Tarzán, Turita, Rómulo… son nombres que en mayor o menor medida trasladan a los valencianos a su infancia, a excursiones del colegio o a mañanas de domingo en familia visitando el antiguo zoo de Viveros. Sin embargo con el paso de los años ibas creciendo y descubrías el reverso oscuro de aquel parque, hipopótamos que solo podían bañarse en unas diminutas piscinas, felinos paseando incansablemente de un lado al otro de la reja o elefantes sin espacio para andar serían sólo algunos ejemplos.

Por suerte, estas estampas forman parte del pasado y los buenos zoológicos actuales no tienen nada que ver con esa imagen de casa de fieras en la que muchos se han anclado.

El zoo moderno, no solo tiene el deber de proporcionar a sus animales las mejores condiciones posibles, sino que debe investigar para mejorar sus vidas, tanto de los cautivos como de los salvajes, además de donar una parte de su recaudación a la conservación y restauración de los ecosistemas amenazados. Estas instituciones reciben alrededor de 700 millones de visitas anuales e invierten en conjunto más para salvar el planeta que cualquier ONG, a excepción de WWF (Fondo Mundial para la Naturaleza). Por ello, son una de las mejores herramientas para concienciar a la sociedad del problema que estamos causando, antes de que sea demasiado tarde, no solo para los animales, si no también parta nosotros.

Y es que, actualmente nos encontramos en la sexta extinción. Una extinción producida por el hombre, poniendo en peligro a un millón de especies, o lo que es lo mismo uno de cada ocho animales y plantas conocidos. Estos números muestran que, si bien la naturaleza nunca fue ese jardín del Edén que nos vende el ecologismo más idealista, actualmente ni se le parece. Cada especie en peligro de extinción son miles de animales viviendo en un estado tan lamentable que ni si quiera pueden sobrevivir lo suficiente como para tener descendencia capaz de salir adelante.

Sin embargo, sería muy cínico decir que todos los seres vivos que mantienen en cautividad están bien, muchas especies no deberían estarlo. Pero, no menos cínico sería afirmar que, por norma, viven peor que sus homólogos salvajes. Tampoco se puede negar que los zoos podrían hacer más, mucho más por la conservación del medio ambiente, pero todo camino tiene un proceso. San Diego, Paignton, Chester, el Bronx… son modelos a seguir y hacia los que caminan, quizás demasiado despacio, pero lo hacen, gran número de parques.

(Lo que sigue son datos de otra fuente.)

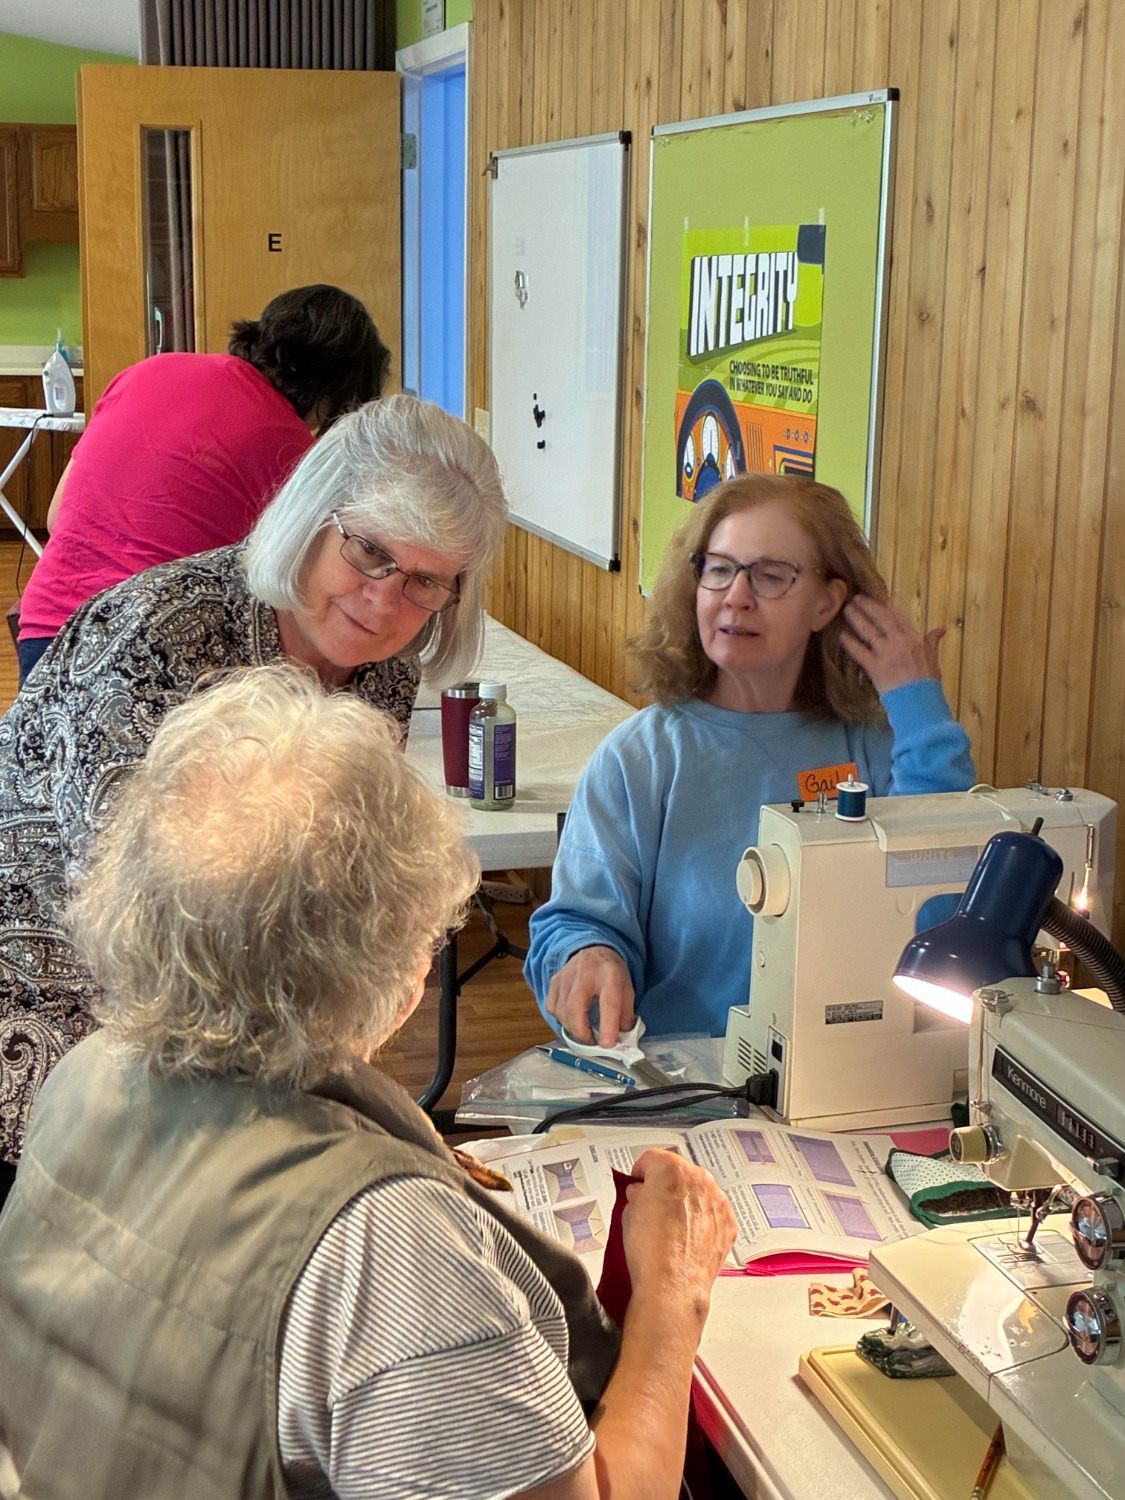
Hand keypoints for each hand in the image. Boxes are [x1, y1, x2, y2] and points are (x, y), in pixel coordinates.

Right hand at [545, 945, 633, 1045]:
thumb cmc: (611, 973)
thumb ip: (625, 1014)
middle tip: (591, 1043)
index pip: (608, 1003)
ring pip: (561, 1011)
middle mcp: (585, 973)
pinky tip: (571, 1019)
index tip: (607, 1044)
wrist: (594, 949)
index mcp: (609, 974)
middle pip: (576, 1008)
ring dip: (572, 1028)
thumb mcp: (627, 989)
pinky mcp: (554, 981)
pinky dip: (560, 1019)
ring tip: (583, 1032)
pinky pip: (552, 1007)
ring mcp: (565, 976)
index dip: (608, 1026)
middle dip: (582, 1032)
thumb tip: (620, 1038)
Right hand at [622, 1149, 737, 1316]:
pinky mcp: (727, 1223)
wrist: (672, 1287)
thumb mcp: (628, 1213)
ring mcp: (717, 1201)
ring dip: (685, 1201)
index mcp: (671, 1170)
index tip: (638, 1182)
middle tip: (652, 1205)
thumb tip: (642, 1195)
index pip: (651, 1158)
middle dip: (665, 1185)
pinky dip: (702, 1220)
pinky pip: (712, 1212)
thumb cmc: (651, 1253)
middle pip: (678, 1171)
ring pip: (698, 1191)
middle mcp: (699, 1180)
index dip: (640, 1172)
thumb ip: (637, 1194)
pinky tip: (686, 1237)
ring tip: (669, 1226)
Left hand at [841, 594, 945, 692]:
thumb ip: (933, 641)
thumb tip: (941, 629)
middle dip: (868, 606)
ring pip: (868, 631)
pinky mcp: (874, 666)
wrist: (920, 700)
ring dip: (856, 619)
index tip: (877, 598)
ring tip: (846, 610)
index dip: (886, 606)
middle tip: (856, 598)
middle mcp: (899, 641)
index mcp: (914, 638)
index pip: (898, 616)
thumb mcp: (933, 658)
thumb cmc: (928, 682)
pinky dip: (849, 643)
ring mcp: (885, 653)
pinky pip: (859, 651)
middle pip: (880, 618)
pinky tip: (841, 636)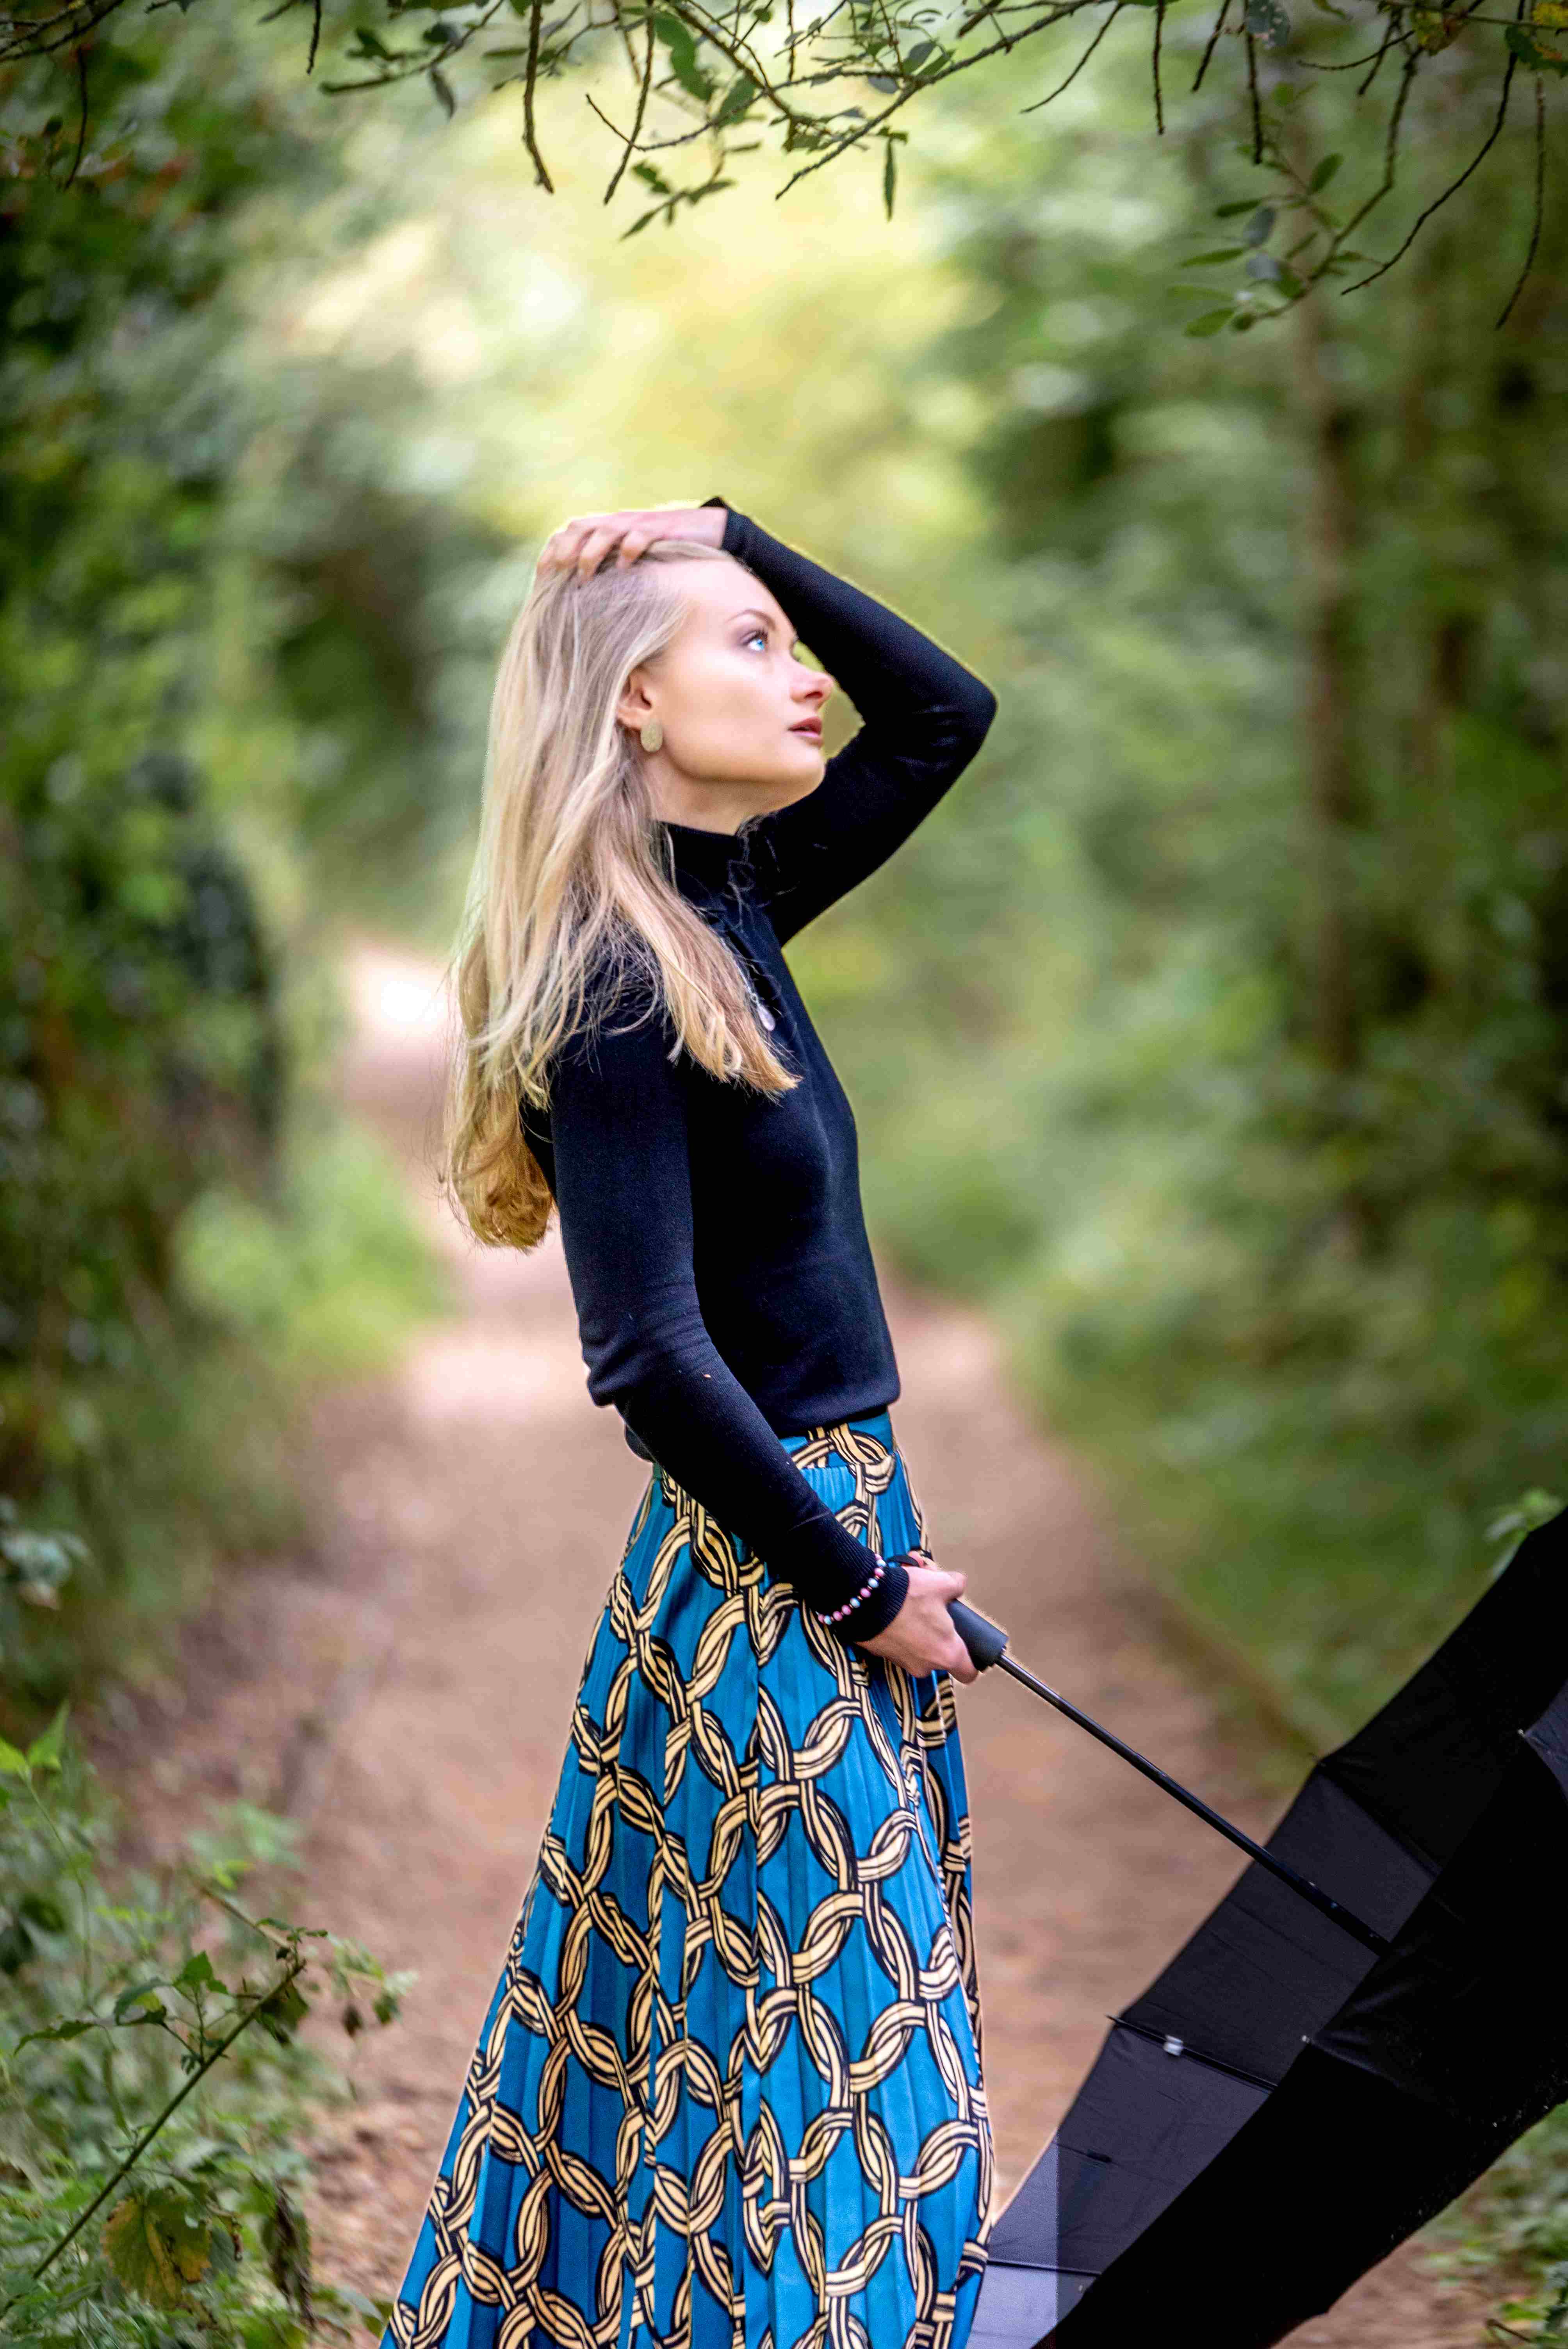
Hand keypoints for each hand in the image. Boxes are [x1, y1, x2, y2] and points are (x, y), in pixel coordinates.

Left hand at [536, 503, 726, 582]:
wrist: (708, 529)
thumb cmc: (666, 551)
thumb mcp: (633, 557)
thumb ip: (610, 567)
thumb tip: (583, 596)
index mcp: (607, 527)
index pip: (569, 531)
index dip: (552, 551)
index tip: (542, 577)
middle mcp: (618, 521)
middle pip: (579, 526)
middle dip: (564, 550)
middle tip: (558, 575)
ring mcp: (638, 522)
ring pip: (604, 530)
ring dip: (590, 553)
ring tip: (586, 578)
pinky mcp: (660, 529)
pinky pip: (638, 536)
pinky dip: (628, 550)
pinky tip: (625, 568)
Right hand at [857, 1550, 977, 1683]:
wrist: (864, 1601)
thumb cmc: (908, 1596)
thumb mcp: (940, 1583)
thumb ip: (956, 1585)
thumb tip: (959, 1584)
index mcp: (948, 1653)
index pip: (968, 1673)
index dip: (972, 1661)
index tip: (967, 1646)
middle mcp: (926, 1665)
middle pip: (941, 1653)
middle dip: (939, 1630)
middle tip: (933, 1607)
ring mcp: (904, 1662)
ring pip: (919, 1645)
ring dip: (918, 1624)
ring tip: (911, 1597)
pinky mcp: (884, 1655)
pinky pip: (900, 1642)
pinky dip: (900, 1626)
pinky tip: (896, 1603)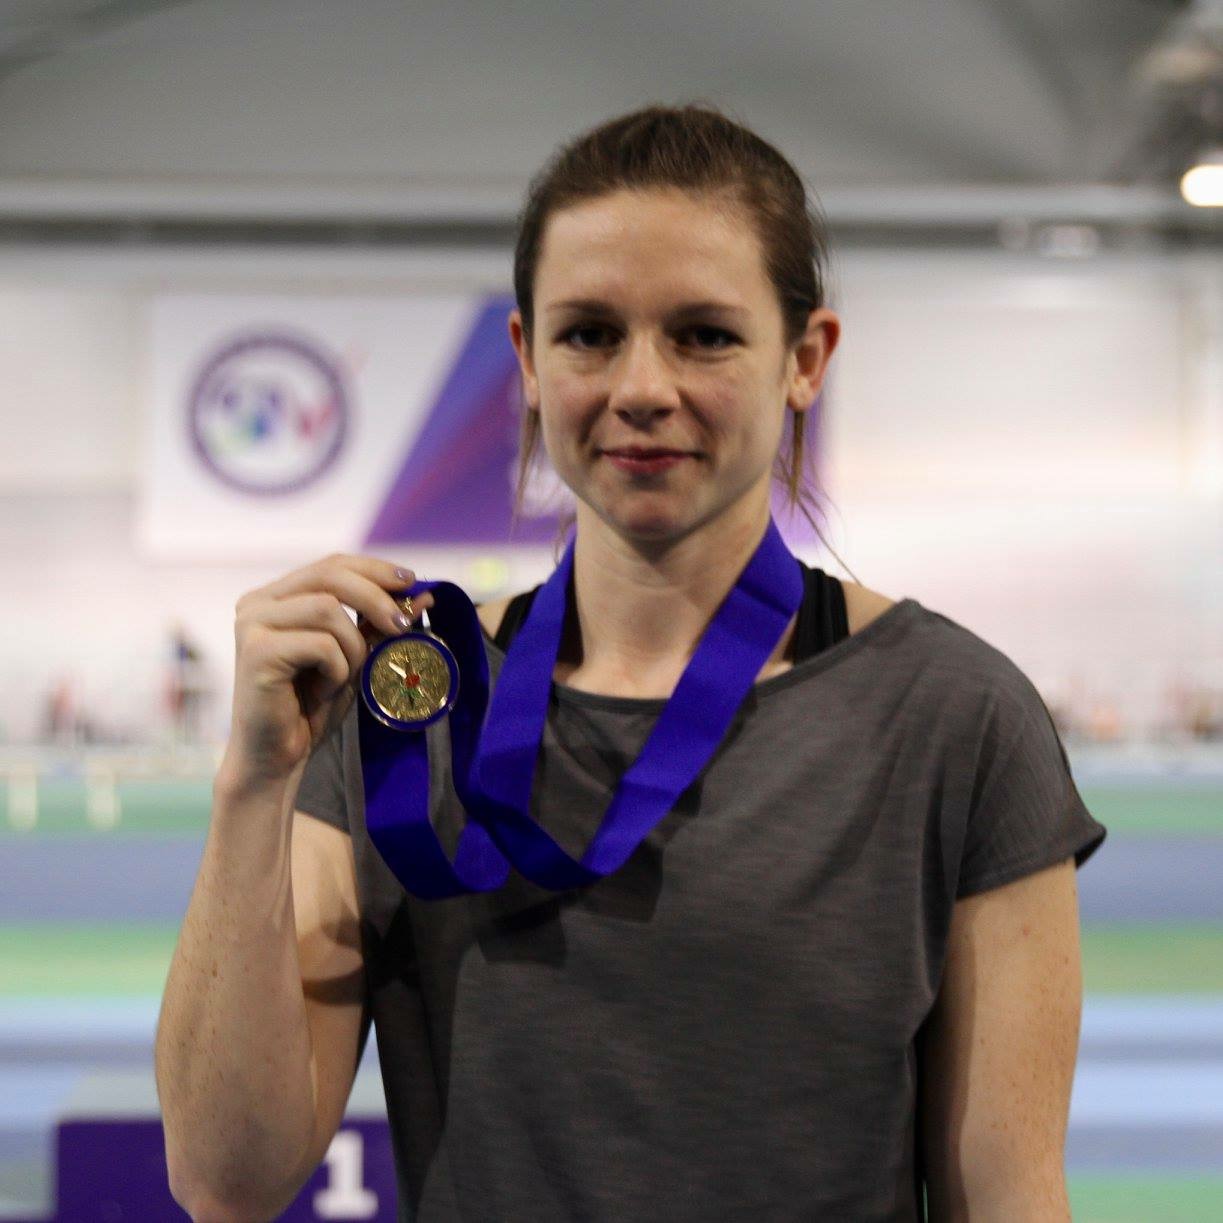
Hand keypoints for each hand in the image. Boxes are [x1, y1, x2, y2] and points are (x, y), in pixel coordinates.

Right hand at [220, 553, 434, 790]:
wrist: (277, 758)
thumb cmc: (311, 708)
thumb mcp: (354, 657)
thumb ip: (378, 624)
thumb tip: (422, 594)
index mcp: (275, 597)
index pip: (331, 564)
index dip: (374, 569)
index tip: (410, 581)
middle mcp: (257, 603)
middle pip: (330, 575)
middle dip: (376, 596)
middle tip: (404, 624)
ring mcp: (252, 624)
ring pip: (329, 610)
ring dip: (352, 647)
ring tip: (341, 677)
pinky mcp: (256, 651)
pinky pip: (321, 644)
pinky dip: (336, 669)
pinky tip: (321, 691)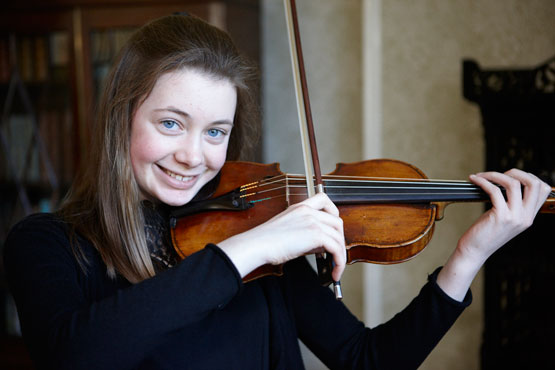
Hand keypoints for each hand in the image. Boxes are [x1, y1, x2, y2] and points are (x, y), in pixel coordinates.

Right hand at [218, 193, 345, 280]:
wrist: (257, 245)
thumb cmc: (266, 241)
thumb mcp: (289, 231)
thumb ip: (307, 234)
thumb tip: (322, 247)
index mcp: (300, 207)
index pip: (323, 200)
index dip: (333, 212)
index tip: (333, 227)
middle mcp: (308, 211)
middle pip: (337, 221)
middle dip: (340, 239)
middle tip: (336, 253)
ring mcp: (312, 221)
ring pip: (338, 236)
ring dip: (341, 254)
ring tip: (336, 268)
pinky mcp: (315, 234)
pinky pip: (336, 248)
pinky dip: (339, 262)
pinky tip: (334, 272)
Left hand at [437, 169, 549, 300]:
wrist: (474, 251)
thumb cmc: (485, 232)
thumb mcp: (505, 218)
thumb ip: (512, 204)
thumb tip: (508, 180)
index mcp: (529, 216)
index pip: (543, 189)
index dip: (528, 176)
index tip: (510, 175)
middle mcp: (526, 217)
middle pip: (534, 183)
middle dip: (516, 172)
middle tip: (498, 174)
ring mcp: (514, 217)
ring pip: (514, 184)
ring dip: (495, 175)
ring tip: (482, 176)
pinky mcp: (500, 217)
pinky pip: (494, 190)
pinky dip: (483, 181)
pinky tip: (474, 180)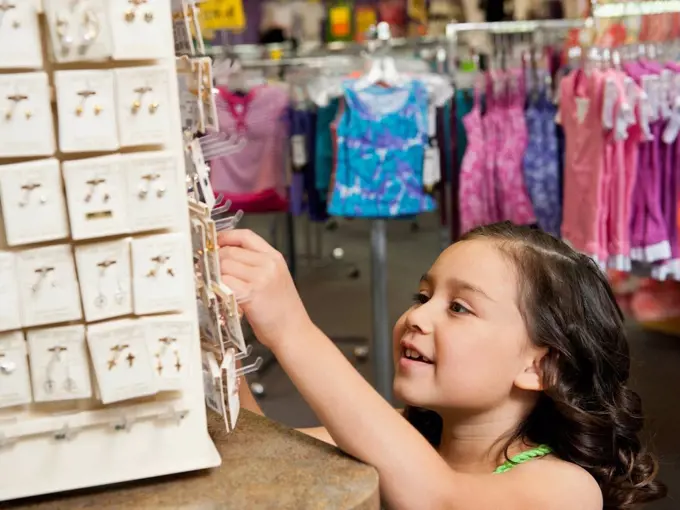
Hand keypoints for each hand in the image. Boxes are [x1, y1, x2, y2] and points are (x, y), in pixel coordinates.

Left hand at [218, 229, 310, 350]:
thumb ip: (255, 265)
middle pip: (230, 251)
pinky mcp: (251, 293)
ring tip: (219, 286)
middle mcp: (268, 264)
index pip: (246, 236)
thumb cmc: (283, 310)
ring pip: (224, 266)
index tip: (216, 242)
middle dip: (216, 260)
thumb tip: (227, 258)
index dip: (227, 236)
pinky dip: (219, 288)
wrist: (293, 331)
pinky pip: (225, 282)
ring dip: (216, 276)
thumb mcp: (275, 278)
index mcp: (275, 257)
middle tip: (211, 271)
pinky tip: (222, 295)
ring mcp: (260, 278)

Por eso me duele tanto el proyecto para el cierre encubierto del Zoo de Barcelona, uno de los más comprometidos de la península. Al que, primero, han «independizado» de la comunidad zoológica internacional, para luego, dejarlo morir lentamente, con solo un puñado de especies, principalmente autóctonas, y apostando por recreaciones interactivas. Todo esto sin valorar que no existen Rómulos, Turitas ni Copitos de Nieve virtuales y que un holograma nunca tendrá un hueco en la memoria de los barceloneses, ni les hará replantearse su visión del mundo.

Con la aprobación del proyecto Zoo XXI ha ganado el falso buenismo, y no se han dado cuenta de que, muchas veces, los cementerios están llenos de buenas intenciones.